A Delhi Police constable posted in the Special Cell was arrested on 29.06.2017 in connection with FIR No. 390/2017 for robbery. While he remained in judicial custody, the DCP passed an order dated 18.07.2017 dismissing him from service in exercise of the extraordinary power under Article 311(2) second proviso clause (b), dispensing with the regular departmental inquiry on the ground that holding one was "not reasonably practicable" — the stated reason being a reasonable belief of threat, intimidation and inducement to the victim and the possibility of tampering with vital evidence. The appellate authority confirmed the dismissal; the Central Administrative Tribunal (CAT) and the Delhi High Court both declined to interfere.

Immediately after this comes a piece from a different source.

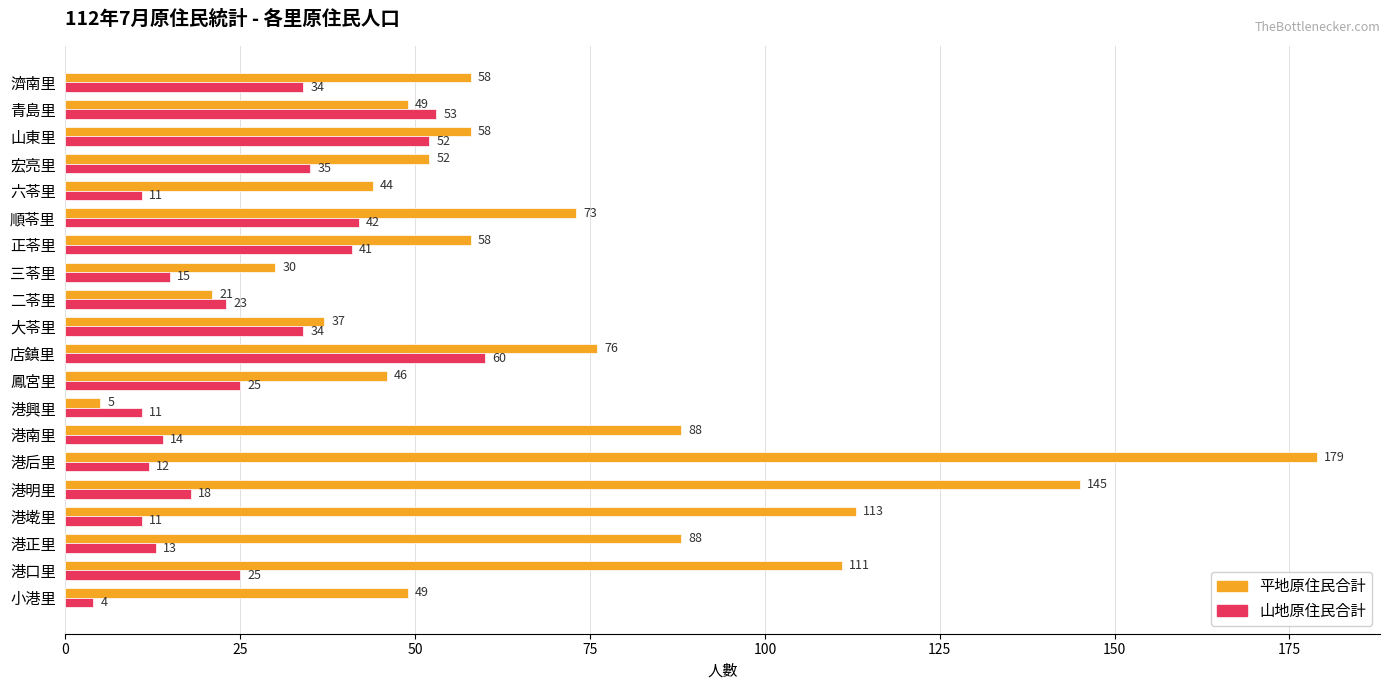

Which label corresponds to the largest value in the chart?

港后里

The Supreme Court allowed the civil appeal and quashed the dismissal order. Examining the preliminary inquiry report of the ACP — which it called for suo motu — the Court found that none of the recorded witness statements disclosed any actual instance of threat, intimidation or inducement. The conclusion that the complainant and witnesses had been "traumatised" and that the appellant might approach them through associates was a bare presumption of the ACP, unsupported by any objective material. Crucially, the dismissal order was passed while the appellant was in custody, making the apprehension of witness intimidation from outside wholly unfounded. The disciplinary authority had acted entirely without application of mind, and the satisfaction recorded was not the objective satisfaction on material that the law demands.

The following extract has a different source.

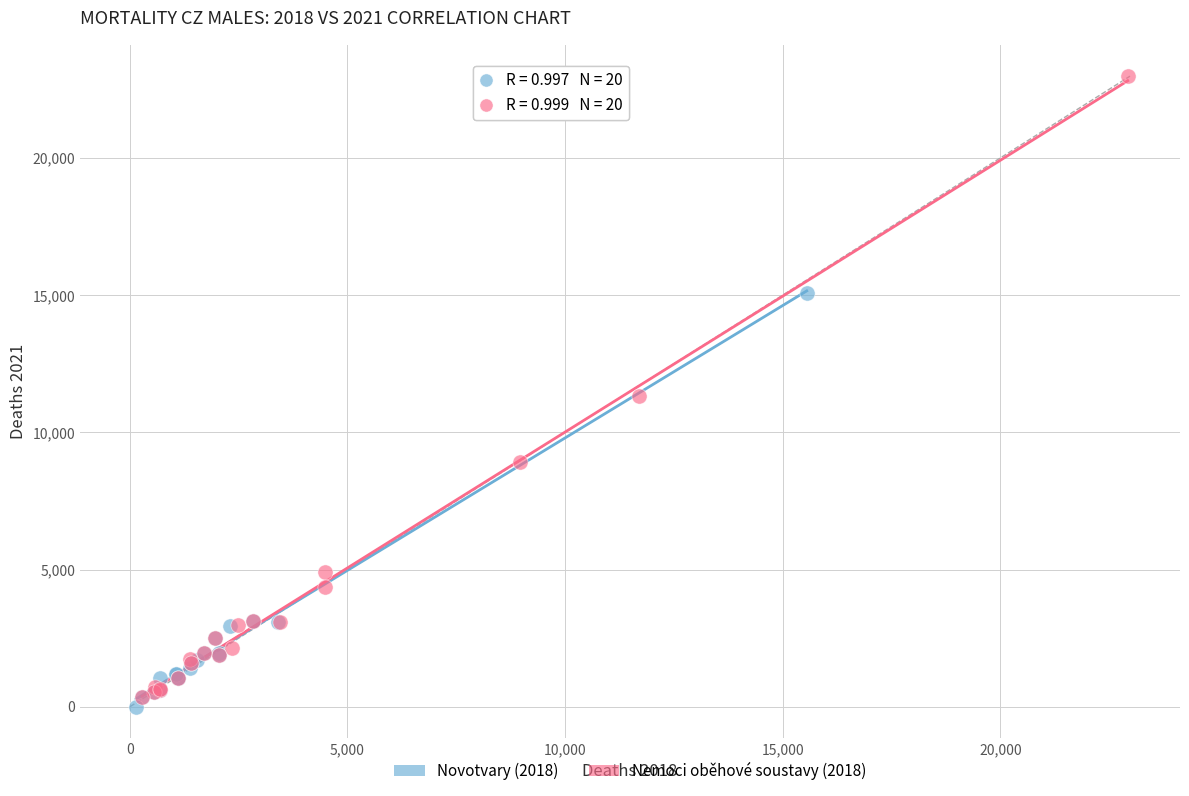

Which series has the widest spread of Y values?

Nemoci oběhové soustavy (2018)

The Court relied heavily on the Constitution Bench judgment in Union of India v. Tulsiram Patel (1985) 3 SCC 398 — particularly paragraphs 130 and 138 — and applied Jaswant Singh v. State of Punjab (1991) 1 SCC 362 on analogous facts. It also noted that the Delhi Police's own departmental circulars of 31.12.1998 and 11.09.2007, issued in the wake of Tulsiram Patel, expressly warned against invoking Article 311(2)(b) on "assumptions and conjectures". The orders of the CAT and the High Court were set aside; the appellant is to be reinstated with continuity of service and all consequential benefits notionally, but back wages from the date of dismissal to reinstatement are restricted to 50% given his alleged involvement in the criminal case. The reinstatement is without prejudice to the respondents' right to initiate a fresh departmental inquiry in accordance with law.